Ich habe mir zum Beispiel das Buch “Hypatia von Alexandria: Eine Geschichte aus dem Altertum. Lebensgeschichte der berühmten Mathematikerin, Astronomin und Philosophin”* von Fritz Mauthner besorgt, in der Annahme, es handle sich dabei um eine Biografie bzw. einen einigermaßen getreuen biografischen Roman. Aber das Buch aus dem Jahr 1892 ist weder das eine noch das andere (man kann es übrigens auch online kostenlos lesen). Es ist ein Roman und er handelt auch vom Leben der Hypatia. Aber Mauthner hat hier eindeutig die Kritik an der Kirche in den Vordergrund gestellt und ist mit dem Leben der Astronomin sehr frei umgegangen. Das Buch ist durchaus lesbar, wenn auch stellenweise ein wenig anachronistisch; nicht nur, weil es eben schon über 100 Jahre alt ist, sondern auch weil es die Vorgänge in der Antike in einem Stil schildert, der besser in das 19. Jahrhundert passen würde (Es ist zum Beispiel ein wenig seltsam, wenn Hypatia im Buch als “Fräulein Professor” angesprochen wird…). Wer ein – stellenweise sehr plakatives und manchmal auch ein wenig plumpes – Buch über Religionsstreit in der Antike und Kirchenkritik lesen will, hat mit dem Werk von Mauthner sicher viel Freude. Aber wer einen seriösen Eindruck über das Leben von Hypatia gewinnen will, wird enttäuscht werden.
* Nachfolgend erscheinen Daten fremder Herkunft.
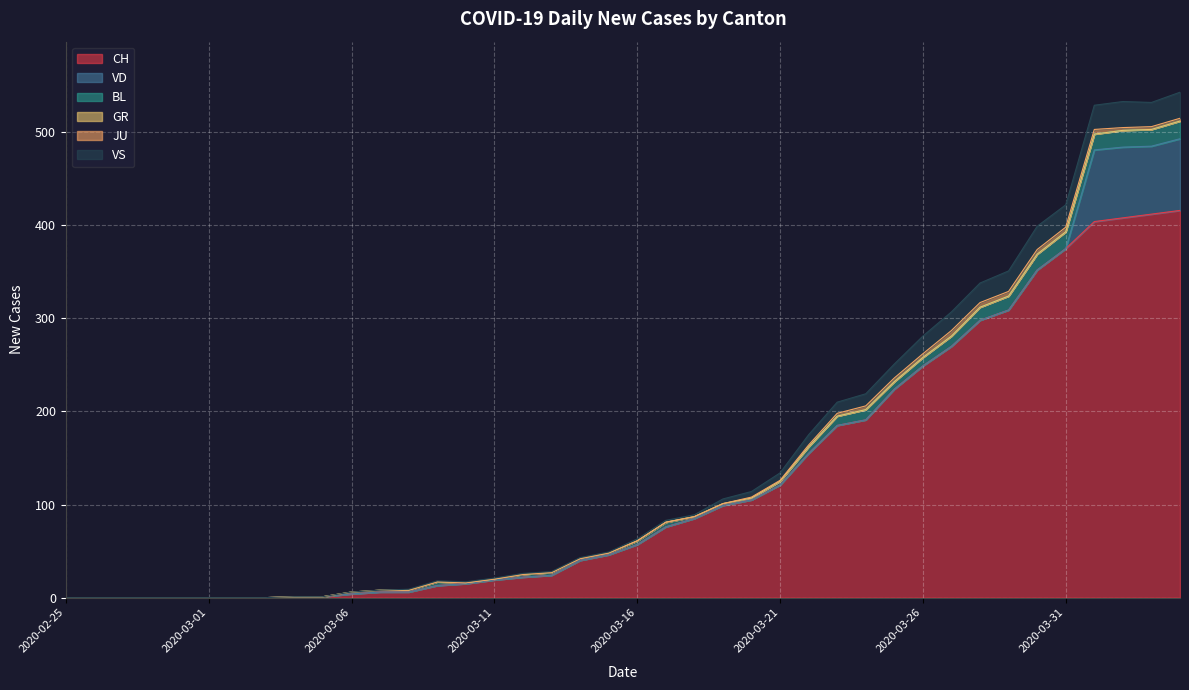

Which category has the lowest value in the JU series?

2020-02-25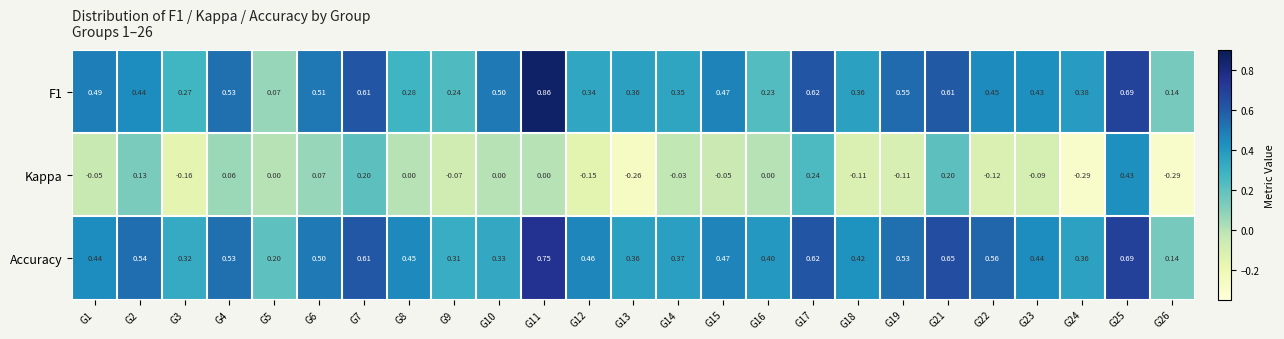

Between G18 and G25, which series saw the biggest shift?

Kappa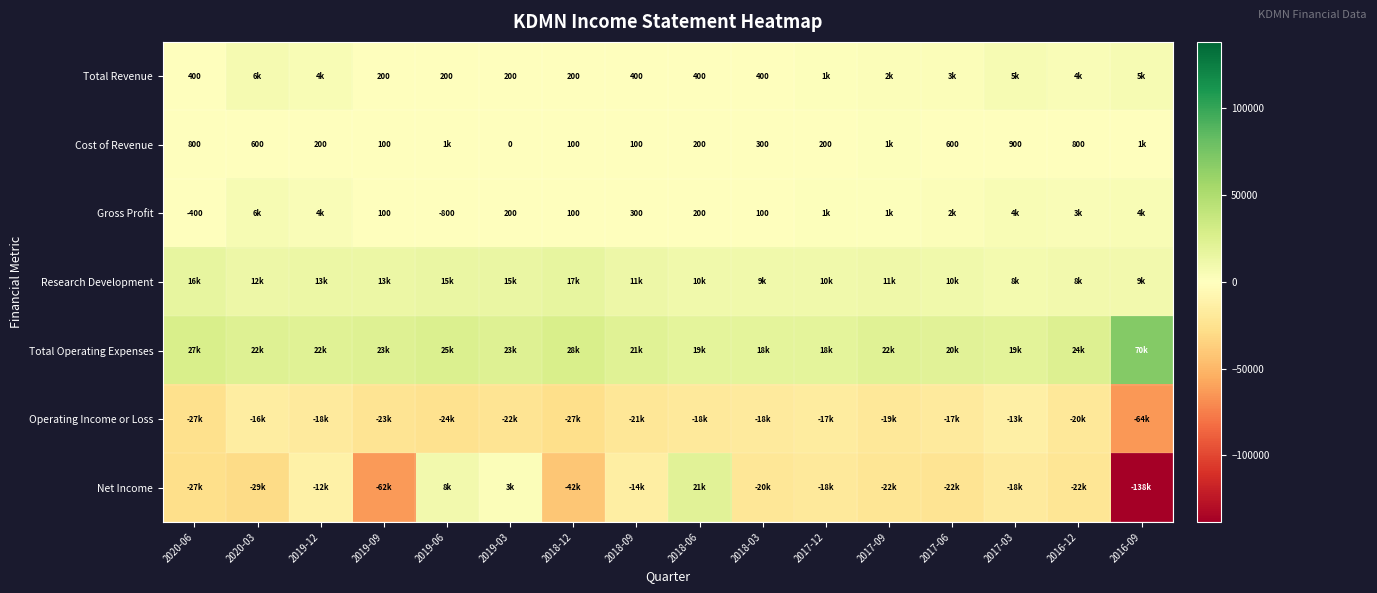

Is it true that Total Revenue equals 400 at 2018-06?

True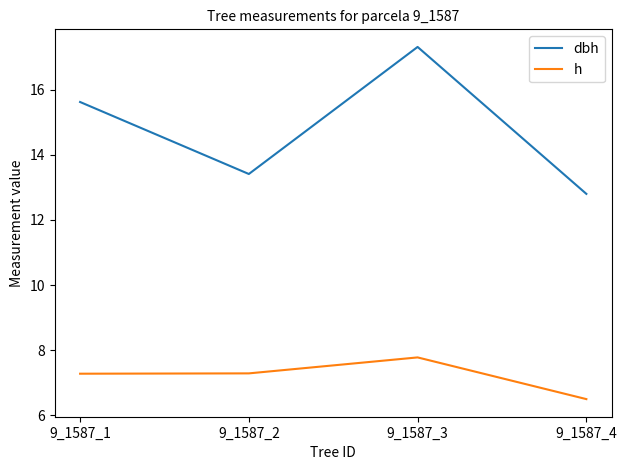

Is it true that dbh equals 7.7 at 9_1587_2?

False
Ich habe mir daher auch noch das Buch “Hypatia of Alexandria”* von Maria Dzielska bestellt. Dort wird immerhin versprochen:
“In this book, Maria Dzielska searches behind the legend to bring us the real story of Hypatia’s life and death, and insight into her world.”
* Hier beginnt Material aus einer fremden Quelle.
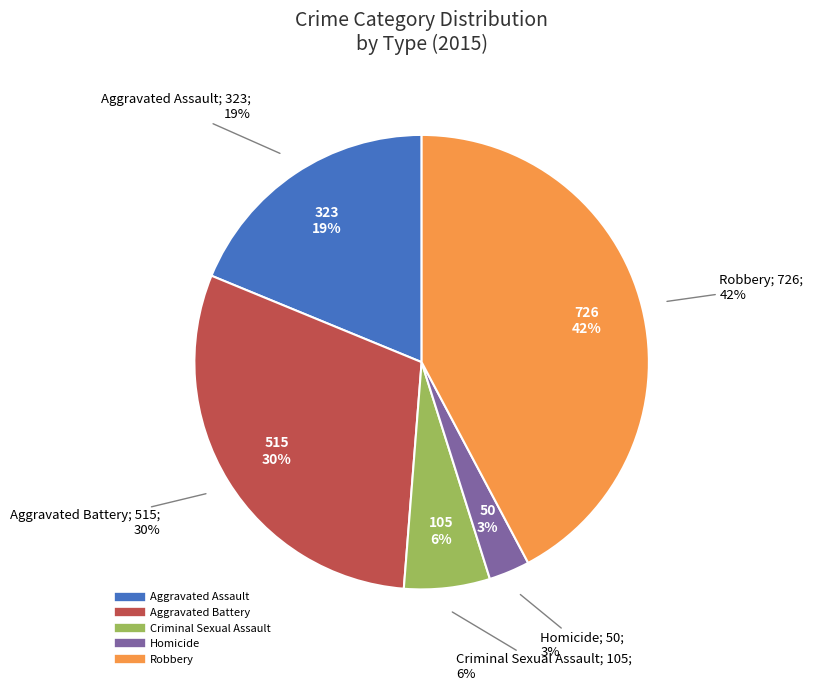

To the nearest percent, what is the difference between the Aggravated Battery and Criminal Sexual Assault slice percentages?

24%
Ob das aber auch wirklich der Fall ist, kann ich leider noch nicht beurteilen, da die Lieferung länger dauert, als ich für diesen Artikel eingeplant hatte. Aber lesen werde ich das Buch natürlich trotzdem und dann an anderer Stelle davon berichten! In der Zwischenzeit würde ich mich über weitere Literaturhinweise freuen.
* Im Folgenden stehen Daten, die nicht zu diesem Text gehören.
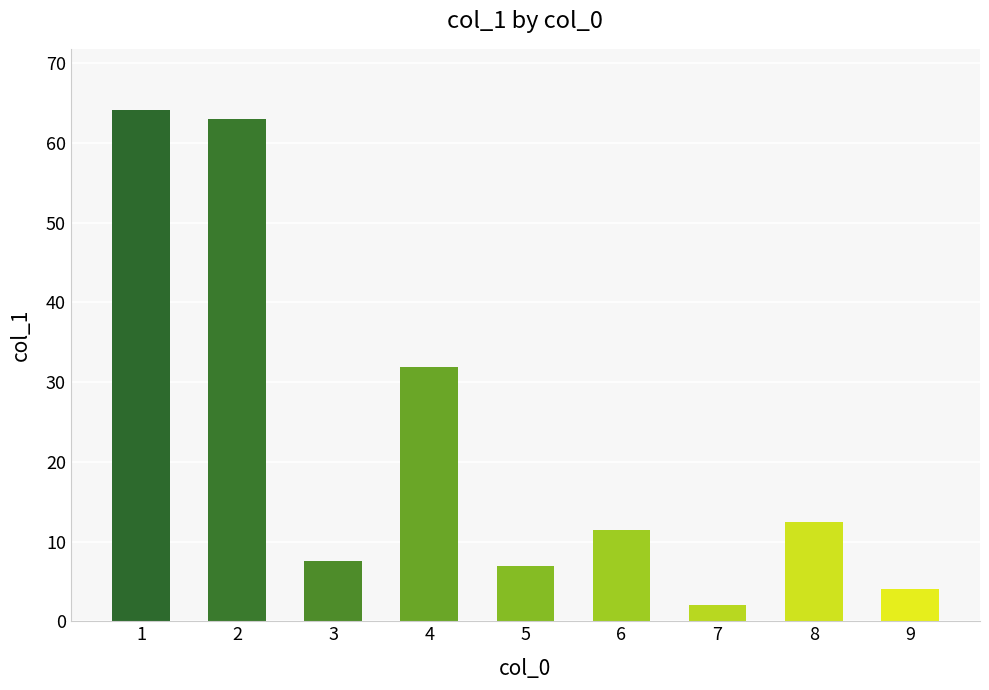

Are the bars horizontal?

No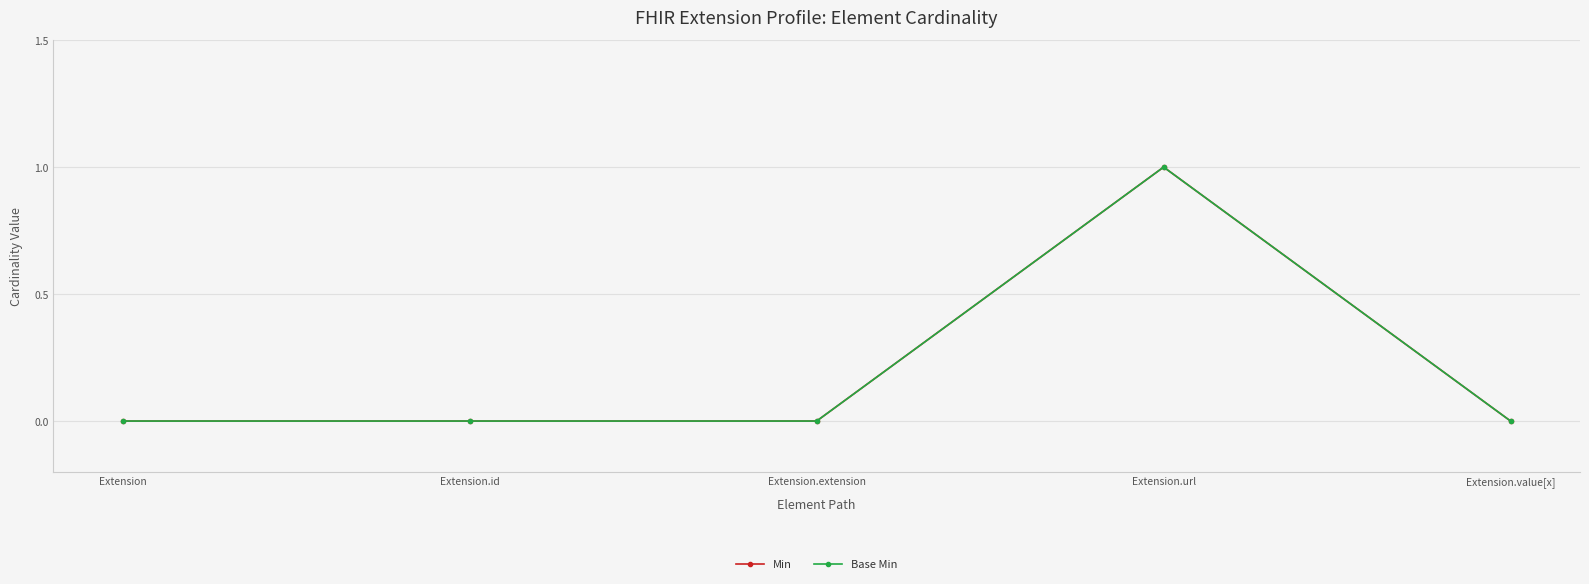

Is the value of Base Min at Extension.url greater than the value of Min at Extension.value[x]?

Yes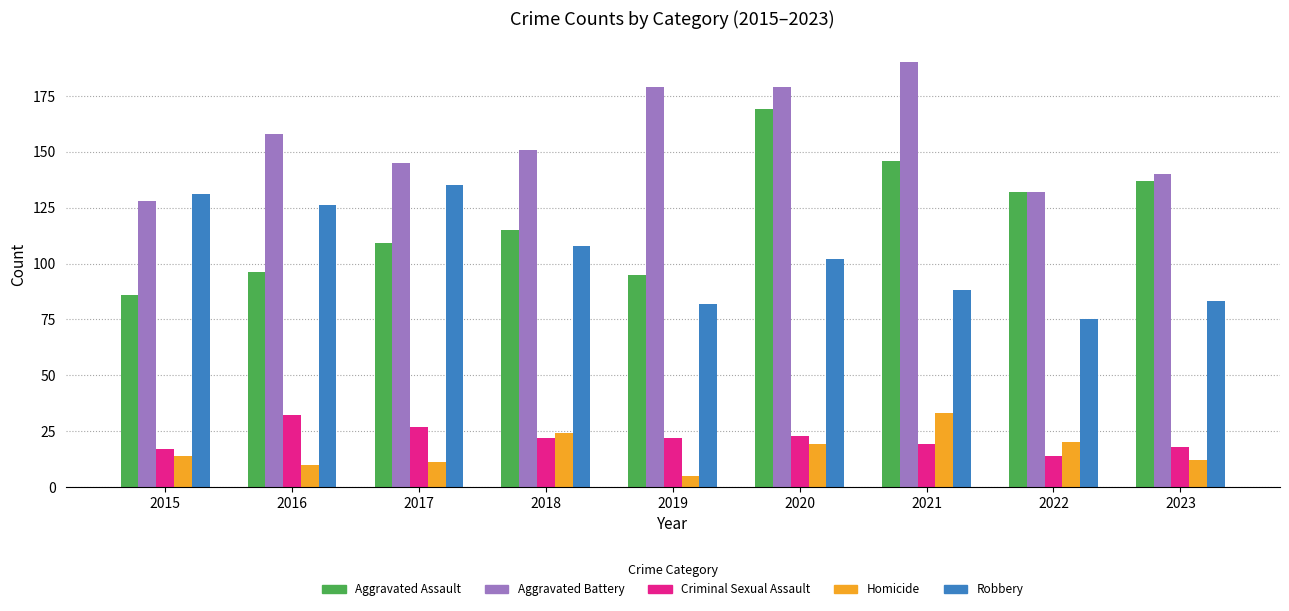

What is the sum of all Homicide values?

148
Ach ja: Den Film Agora – Die Säulen des Himmels von Alejandro Amenábar habe ich mir auch angesehen. Er ist durchaus gut gemacht, wenn auch stellenweise für meinen Geschmack etwas langatmig. Man bekommt einen guten Eindruck wie das Leben einer Astronomin zu dieser Zeit gewesen sein könnte. Aber biografische Seriosität würde ich dem Film trotzdem nicht unbedingt attestieren. Dafür wird Hypatia ein wenig zu sehr als Übermensch dargestellt. Und das sie entdeckt hat, dass die Planeten sich auf elliptischen Bahnen um die Sonne bewegen, ist genau so unbelegt wie so gut wie alles andere, was ihr zugeschrieben wird… Aber schaut ihn euch am besten selbst an. Hier ist ein Trailer:
Hypatia war ohne Frage eine mutige Frau. Eine Frau, die die Welt verstehen wollte und sie vielleicht besser verstanden hat, als viele ihrer (männlichen) Zeitgenossen. Hypatia war eine selbstbestimmte Frau die sich nicht den Zwängen ihrer Zeit beugen wollte und die diese Einstellung schließlich mit ihrem Leben bezahlen musste. Hypatia hat viele Menschen und vor allem viele Frauen inspiriert. Aber was sie wirklich war und im Rahmen ihrer wissenschaftlichen Arbeit wirklich herausgefunden hat, werden wir vermutlich nie erfahren. Und das ist schade. Ich bin sicher, ihr reales Leben wäre mindestens so spannend und inspirierend wie all die Legenden, die sich im Laufe der Jahrhunderte um sie gebildet haben.